Akhirnya Menikah Juga



            Bahagia itu sederhana. Kita lah yang seringkali membuatnya rumit. Kita lah yang seringkali mendefinisikan dengan hal-hal yang kadang tak terjangkau. Terlalu sering mendongak ke atas. Silau dengan fatamorgana. Padahal seringkali kebahagiaan itu begitu dekat sekali dengan kita.

            Pun demikian dengan hari ini. Saya dapat undangan lewat salah satu penyedia pesan gratis, via internet. Diawali salam dan bla... bla... bla... panjang sekali. Yang intinya mengundang kehadiran pada tanggal sekian, jam sekian dan bertempat di gedung salah satu parpol peserta pemilu. Gedung itu terletak di daerah Jakarta Utara.
           
            Saya belajar dari Kang Tep. “Yang kita omongkan harus kita ketahui. Tapi, tak semua yang kita ketahui harus kita omongkan.” Pesan sama yang disampaikan guru saya, beberapa minggu setelah lebaran tahun kemarin.

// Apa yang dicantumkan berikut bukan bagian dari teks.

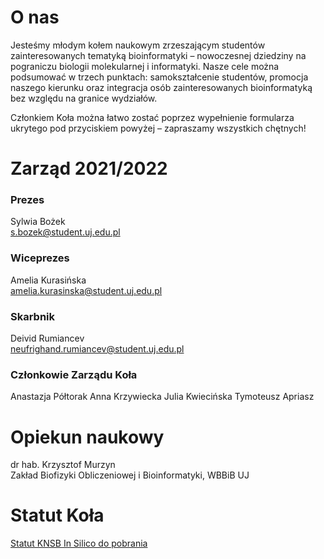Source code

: # O nas
Jesteśmy młodym kołem naukowym zrzeszającym studentów zainteresowanych tematyką bioinformatyki – nowoczesnej dziedziny na pograniczu biologii molekularnej i informatyki. Nasze cele można podsumować w trzech punktach: samokształcenie studentów, promocja naszego kierunku oraz integracja osób zainteresowanych bioinformatyką bez względu na granice wydziałów.

Członkiem Koła można łatwo zostać poprzez wypełnienie formularza ukrytego pod przyciskiem powyżej – zapraszamy wszystkich chętnych!

# Zarząd 2021/2022

### Prezes

Sylwia Bożek <br>
s.bozek@student.uj.edu.pl

### Wiceprezes

Amelia Kurasińska <br>
amelia.kurasinska@student.uj.edu.pl

### Skarbnik

Deivid Rumiancev <br>
neufrighand.rumiancev@student.uj.edu.pl

### Członkowie Zarządu Koła

Anastazja Półtorak
Anna Krzywiecka
Julia Kwiecińska 
Tymoteusz Apriasz

# Opiekun naukowy
dr hab. Krzysztof Murzyn <br>
Zakład Biofizyki Obliczeniowej i Bioinformatyki, WBBiB UJ

# Statut Koła
[Statut KNSB In Silico do pobrania](https://drive.google.com/file/d/1V7J-6-5eetHL7ZYctwoVH7GP4AjBu5B9/view?usp=sharing)
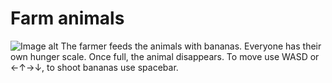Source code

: # Farm animals
![Image alt](https://play-static.unity.com/20211223/p/images/9cfe5a0a-f385-407f-868e-de72d7ab2257_2.png) 
The farmer feeds the animals with bananas. Everyone has their own hunger scale. Once full, the animal disappears. To move use WASD or ←↑→↓, to shoot bananas use spacebar.
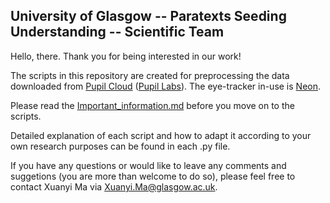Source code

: ## University of Glasgow -- Paratexts Seeding Understanding -- Scientific Team

Hello, there. Thank you for being interested in our work!

The scripts in this repository are created for preprocessing the data downloaded from [Pupil Cloud][1] ([Pupil Labs][2]). 
The eye-tracker in-use is [Neon][3].

[1]: https://pupil-labs.com/products/cloud
[2]: https://pupil-labs.com/
[3]: https://pupil-labs.com/products/neon

Please read the [Important_information.md](Important_information.md) before you move on to the scripts. 

Detailed explanation of each script and how to adapt it according to your own research purposes can be found in each .py file. 

If you have any questions or would like to leave any comments and suggetions (you are more than welcome to do so), please feel free to contact Xuanyi Ma via [Xuanyi.Ma@glasgow.ac.uk](mailto:Xuanyi.Ma@glasgow.ac.uk).

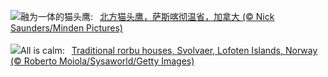 ![](https://www.bing.com/th?id=OHR.BorealOwl_ZH-CN7957240111_UHD.jpg&w=1000)融为一体的猫头鹰:&nbsp;&ensp;[北方猫头鹰，萨斯喀彻温省，加拿大 (© Nick Saunders/Minden Pictures)](https://www.bing.com/th?id=OHR.BorealOwl_ZH-CN7957240111_UHD.jpg)
<br><br/>
![](https://www.bing.com/th?id=OHR.LofotenRorbu_EN-US1036629496_UHD.jpg&w=1000)All is calm:&nbsp;&ensp;[Traditional rorbu houses, Svolvaer, Lofoten Islands, Norway (© Roberto Moiola/Sysaworld/Getty Images)](https://www.bing.com/th?id=OHR.LofotenRorbu_EN-US1036629496_UHD.jpg)
<br><br/>
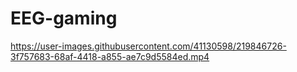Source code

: # EEG-gaming

https://user-images.githubusercontent.com/41130598/219846726-3f757683-68af-4418-a855-ae7c9d5584ed.mp4

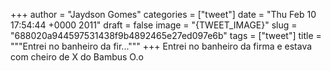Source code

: 
+++
author = "Jaydson Gomes"
categories = ["tweet"]
date = "Thu Feb 10 17:54:44 +0000 2011"
draft = false
image = "{TWEET_IMAGE}"
slug = "688020a944597531438f9b4892465e27ed097e6b"
tags = ["tweet"]
title = """Entrei no banheiro da fir..."""
+++
Entrei no banheiro da firma e estava com cheiro de X do Bambus O.o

            Asik juga. Memposisikan diri sebagai orang yang pura-pura tidak tahu. Termasuk perihal undangan tadi (jum’at kemarin, saya sudah dapat bocorannya). Itu adalah undangan dari seorang kawan. Teman kuliah. Tapi, ini teman spesial. Sejak awal saya melihat hubungan kami dekat sekali. Tapi, bukan relasi hubungan cinta lelaki-perempuan . Dia selalu memanggil saya dengan “Kakak.” Pun juga dengan saya, saya menganggap dia adalah adik saya. (Saya anak terakhir. Dan dari dulu selalu pengin punya adik kandung).

            Keluguannya yang membuat saya selalu memposisikan sebagai seorang kakak. Saya dekat dengan kedua orang tuanya. Terlebih ibunya. Ternyata Apink punya kakak kandung yang jika masih hidup, usianya sepantaran dengan saya.
           
            Adikku itu lebih lugu dari Riri (Piss, Ri. :P). Dalam hal tertentu begitu rapuh. Dulu seringkali saya marah padanya. Ketika dia jatuh hati pada seorang lelaki dalam satu kelas. Saya cuma bilang, “Suatu hari kamu akan menyesal telah jatuh hati padanya.”

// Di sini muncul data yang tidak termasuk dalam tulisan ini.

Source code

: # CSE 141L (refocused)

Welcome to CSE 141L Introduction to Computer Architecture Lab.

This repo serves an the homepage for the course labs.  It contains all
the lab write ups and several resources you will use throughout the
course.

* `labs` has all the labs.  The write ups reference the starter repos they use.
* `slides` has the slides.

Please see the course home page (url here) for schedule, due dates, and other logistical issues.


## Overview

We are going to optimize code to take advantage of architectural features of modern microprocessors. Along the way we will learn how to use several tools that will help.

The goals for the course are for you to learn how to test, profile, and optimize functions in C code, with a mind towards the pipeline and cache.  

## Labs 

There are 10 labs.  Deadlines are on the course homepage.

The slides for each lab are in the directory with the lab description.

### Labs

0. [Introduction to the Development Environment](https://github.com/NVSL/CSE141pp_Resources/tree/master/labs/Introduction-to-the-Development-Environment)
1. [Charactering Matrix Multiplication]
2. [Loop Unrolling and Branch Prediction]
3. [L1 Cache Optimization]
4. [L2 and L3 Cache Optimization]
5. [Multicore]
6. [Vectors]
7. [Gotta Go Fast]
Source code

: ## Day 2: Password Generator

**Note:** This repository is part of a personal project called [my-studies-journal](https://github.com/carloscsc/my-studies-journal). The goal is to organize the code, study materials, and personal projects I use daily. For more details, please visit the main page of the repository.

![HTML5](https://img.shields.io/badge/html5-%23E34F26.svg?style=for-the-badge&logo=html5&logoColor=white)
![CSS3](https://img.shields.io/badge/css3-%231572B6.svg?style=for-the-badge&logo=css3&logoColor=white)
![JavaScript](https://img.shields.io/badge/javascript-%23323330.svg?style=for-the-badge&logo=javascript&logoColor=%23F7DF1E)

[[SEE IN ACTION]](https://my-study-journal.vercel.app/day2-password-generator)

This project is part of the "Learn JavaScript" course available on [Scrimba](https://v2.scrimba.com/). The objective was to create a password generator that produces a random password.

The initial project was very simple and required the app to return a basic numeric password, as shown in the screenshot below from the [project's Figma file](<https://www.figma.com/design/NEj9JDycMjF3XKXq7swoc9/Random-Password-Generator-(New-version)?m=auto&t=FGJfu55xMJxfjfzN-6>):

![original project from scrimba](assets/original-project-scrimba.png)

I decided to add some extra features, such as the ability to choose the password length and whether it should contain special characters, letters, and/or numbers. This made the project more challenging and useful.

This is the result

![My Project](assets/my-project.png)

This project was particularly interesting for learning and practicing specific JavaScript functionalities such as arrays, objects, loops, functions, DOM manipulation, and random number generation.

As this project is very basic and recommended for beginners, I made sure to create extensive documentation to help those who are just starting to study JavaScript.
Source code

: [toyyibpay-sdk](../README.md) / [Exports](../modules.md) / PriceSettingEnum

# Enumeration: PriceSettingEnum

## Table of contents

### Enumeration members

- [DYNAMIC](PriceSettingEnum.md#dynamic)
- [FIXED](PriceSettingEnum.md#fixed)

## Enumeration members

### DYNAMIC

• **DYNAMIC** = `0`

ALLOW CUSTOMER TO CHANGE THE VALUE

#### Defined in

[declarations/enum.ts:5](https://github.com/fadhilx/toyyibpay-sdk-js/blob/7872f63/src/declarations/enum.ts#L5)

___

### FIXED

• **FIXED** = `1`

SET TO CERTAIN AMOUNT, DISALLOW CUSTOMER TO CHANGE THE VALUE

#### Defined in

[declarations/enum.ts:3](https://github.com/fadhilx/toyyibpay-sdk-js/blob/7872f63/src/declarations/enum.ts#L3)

            Dan akhirnya begitulah saya juga yang mendengarkan keluh kesah, curhat, juga tangisnya. Saat tiba waktunya ketika dia memahami kalimat saya itu.
“Masqu, gimana nich?”
Ya... gayanya memang seperti itu, meski usianya sudah lebih dari dua puluh empat tahun.
“Cari saja yang pasti. Perempuan itu berhak dipilih. Tapi, perempuanlah yang menentukan pilihan. Pria itu pantas atau tidak. Jangan mau jadi obyek. Jadilah subyek.”

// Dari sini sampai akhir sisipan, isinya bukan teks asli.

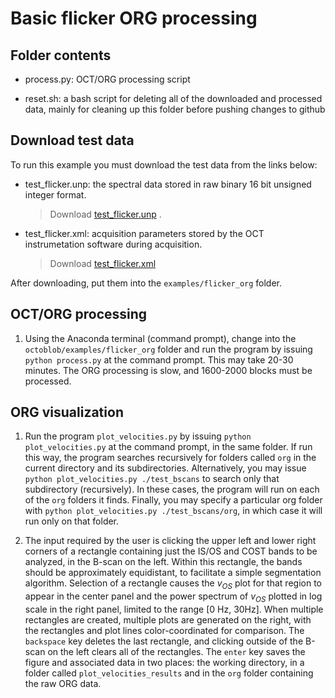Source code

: # Basic flicker ORG processing

## Folder contents

* process.py: OCT/ORG processing script

* reset.sh: a bash script for deleting all of the downloaded and processed data, mainly for cleaning up this folder before pushing changes to github

## Download test data

To run this example you must download the test data from the links below:

* test_flicker.unp: the spectral data stored in raw binary 16 bit unsigned integer format. 

  > Download [test_flicker.unp](https://www.dropbox.com/s/fbms4ekrwvngt0a/test_flicker.unp?dl=0)
.

* test_flicker.xml: acquisition parameters stored by the OCT instrumetation software during acquisition. 

  > Download [test_flicker.xml](https://www.dropbox.com/s/hmny5xafcizj67q/test_flicker.xml?dl=0)

After downloading, put them into the `examples/flicker_org` folder.


## OCT/ORG processing

1. Using the Anaconda terminal (command prompt), change into the `octoblob/examples/flicker_org` folder and run the program by issuing `python process.py` at the command prompt. This may take 20-30 minutes. The ORG processing is slow, and 1600-2000 blocks must be processed.

## ORG visualization

1. Run the program `plot_velocities.py` by issuing `python plot_velocities.py` at the command prompt, in the same folder. If run this way, the program searches recursively for folders called `org` in the current directory and its subdirectories. Alternatively, you may issue `python plot_velocities.py ./test_bscans` to search only that subdirectory (recursively). In these cases, the program will run on each of the `org` folders it finds. Finally, you may specify a particular org folder with `python plot_velocities.py ./test_bscans/org`, in which case it will run only on that folder.

2. The input required by the user is clicking the upper left and lower right corners of a rectangle containing just the IS/OS and COST bands to be analyzed, in the B-scan on the left. Within this rectangle, the bands should be approximately equidistant, to facilitate a simple segmentation algorithm. Selection of a rectangle causes the $v_{OS}$ plot for that region to appear in the center panel and the power spectrum of $v_{OS}$ plotted in log scale in the right panel, limited to the range [0 Hz, 30Hz]. When multiple rectangles are created, multiple plots are generated on the right, with the rectangles and plot lines color-coordinated for comparison. The `backspace` key deletes the last rectangle, and clicking outside of the B-scan on the left clears all of the rectangles. The `enter` key saves the figure and associated data in two places: the working directory, in a folder called `plot_velocities_results` and in the `org` folder containing the raw ORG data.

Obrolan di warung Padang itu berlanjut. Lebih serius.

“Tanya dulu sama cowokmu sekarang. Tanya komitmennya ke depan. Berapa lama lagi? Kalau nggak jelas, putusin saja. Terima lamaran yang ini.”

Saya bukan seorang yang paham tentang ilmu hadits dan ayat-ayat suci. Saya hanya seorang pedagang. Hadits yang masih bisa saya ingat kontennya adalah sebuah hadits yang melarang membeli barang yang sudah ditawar oleh orang lain.

Entah benar atau salah. Saya mengambil hadits tersebut sebagai rujukan ‘ijtihad’ saya peribadi. Dalam persoalan adik saya ini.

“Kamu kan punya hubungan sama seseorang. Tanya dulu. Beri kesempatan dia untuk membuktikan cinta. Kalau nggak berani. Ya... ambil saja kesempatan yang ada. Yang penting kamu tidak menikamnya dari belakang. Kamu nggak menjalin hubungan di dalam hubungan.”

            ####

            Beberapa bulan yang lalu dia chatting dengan saya. Menceritakan kalau LDR-nya sudah berakhir. Meski sebenarnya saya sudah tahu dari beberapa teman dekatnya. 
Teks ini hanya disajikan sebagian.